* **Work instruction**
Transcribe the records below word for word, leaving every picture out.
*** Data for this exercise Section Begins ***
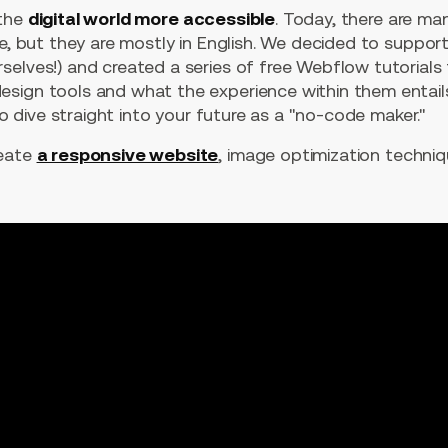
 the
digital world more accessible
. Today, there are m
ne, but they are mostly in English. We decided to suppo
selves!) and created a series of free Webflow tutorials
sign tools and what the experience within them entail
 to dive straight into your future as a "no-code maker."
reate
a responsive website
, image optimization techni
*** Data for this exercise Section Ends ***
* **Problem solution**
 the
digital world more accessible
. Today, there are m
ne, but they are mostly in English. We decided to suppo
selves!) and created a series of free Webflow tutorials
sign tools and what the experience within them entail
 to dive straight into your future as a "no-code maker."
reate
a responsive website
, image optimization techni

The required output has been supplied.